Some of this samizdat activity is happening on social-networking sites (I won't say which; I'll just note that I've personally seen it). They may become lawsuit targets as well, though the really big ones may well be immune.

Another possibly-litigatable intermediary is the humble citation manager, which is managing entire PDF libraries these days. Zotero implemented its online sharing very carefully indeed: citations, links, and DOIs are shareable, but PDFs are not. They should stay out of trouble. Mendeley, however, appears to have some direct file-sharing features, and may therefore be vulnerable.

And finally we have just plain stupidity, such as that displayed by the people behind OpenThesis. There's been quite a dustup on the ETD-L list over their practice of harvesting thesis metadata and associated content files through OAI-PMH and some custom programming (because OAI-PMH does not enable file exchange) for display and dissemination on their own website.
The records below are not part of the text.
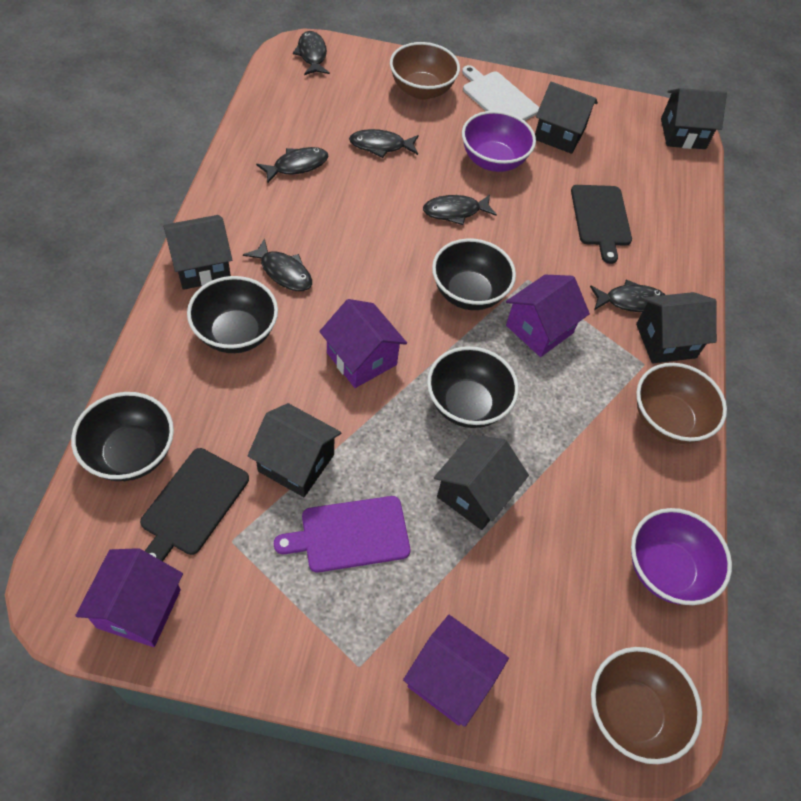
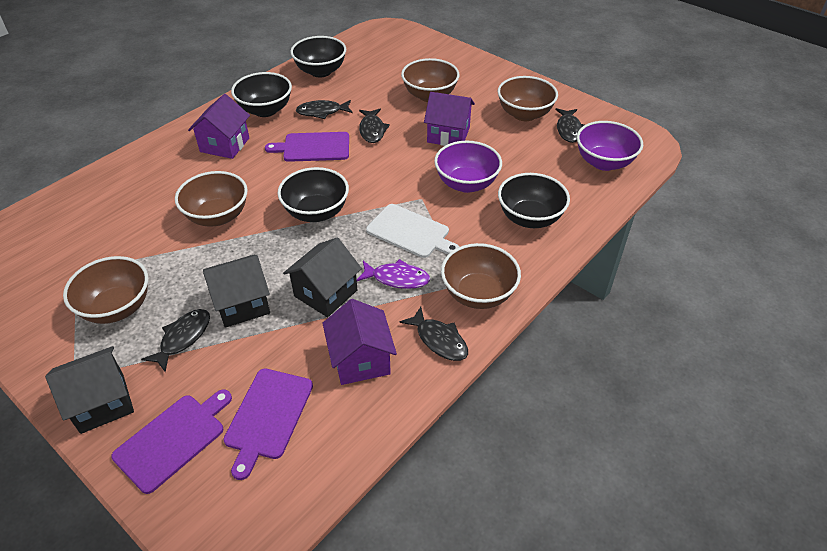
black cutting board: 2 -> 0
black fish: 6 -> 5
black house: 6 -> 3
brown bowl: 3 -> 5
purple cutting board: 1 -> 3
purple fish: 0 -> 1
purple house: 4 -> 3

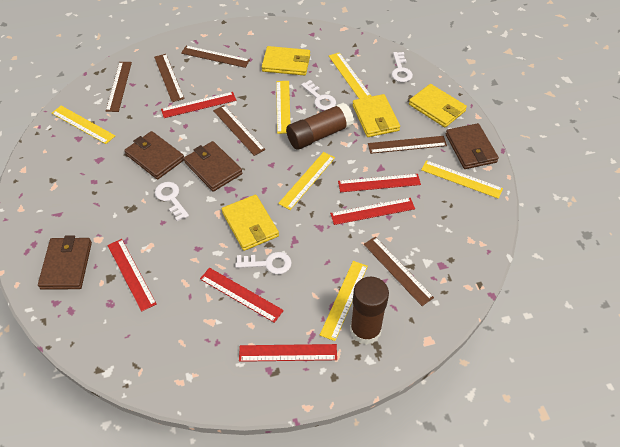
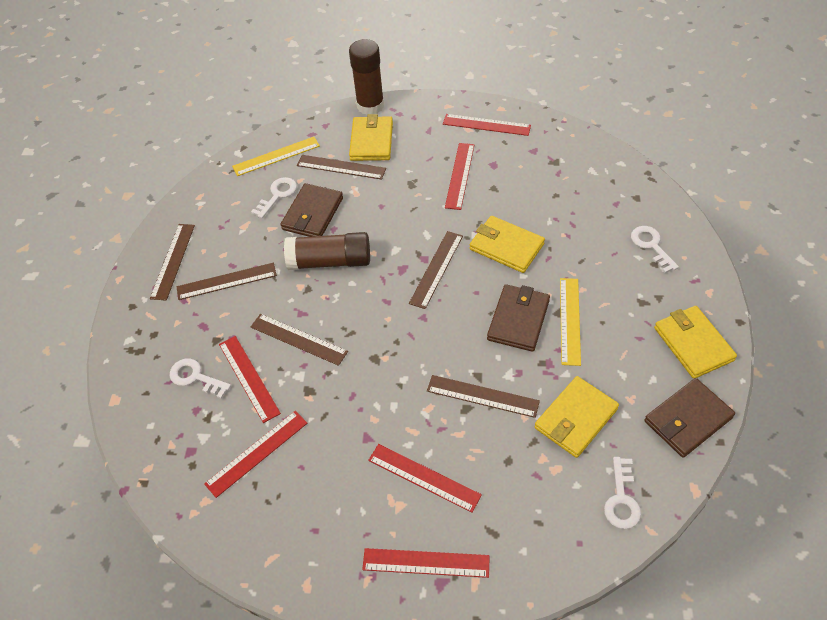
brown wallet: 4 -> 3
yellow ruler: 6 -> 2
Let me count the ways in which this is idiocy:

  1. Dissertations are copyright to their authors; many of these authors take a lively interest in their dissemination. Anyone who's started an electronic thesis and dissertation program can attest to that. Journal-article authors (though not publishers) are laissez-faire by comparison. In fact, it was a thesis author who raised questions about OpenThesis on ETD-L.
  2. Dissertations made available through institutional-library websites invariably involve some sort of license granted by the author to the institution. We're careful about that kind of thing in libraries. These licenses are not transitive; third parties do not have the same license that the library has by virtue of downloading a copy of the dissertation from the library's site.
  3. Because librarians have trodden many an eggshell to achieve viable ETD programs, elephant-footed behavior like that of OpenThesis threatens to tar us with a very bad brush. This perhaps helps explain the very cool reception OpenThesis received on ETD-L. Pro tip: angering librarians is bad business for a would-be content purveyor.
  4. When challenged, OpenThesis claimed (my paraphrase) that anything they found on the open web was fair game, so they meant to go on doing what they were doing. Do these people even have an IP lawyer on retainer? In the US, at least, wilful copyright infringement invites rather heavier penalties.

But these are theses, not articles, Dorothea! What's the relevance to academic samizdat of articles?

I invite you all to consider Scientific Commons. Now there is an outfit ripe for a lawsuit. Interesting times...

Reference:

Wren, J. D. (2005). Open access and openly accessible: a study of scientific publications shared via the internet. BMJ, 330, 1128.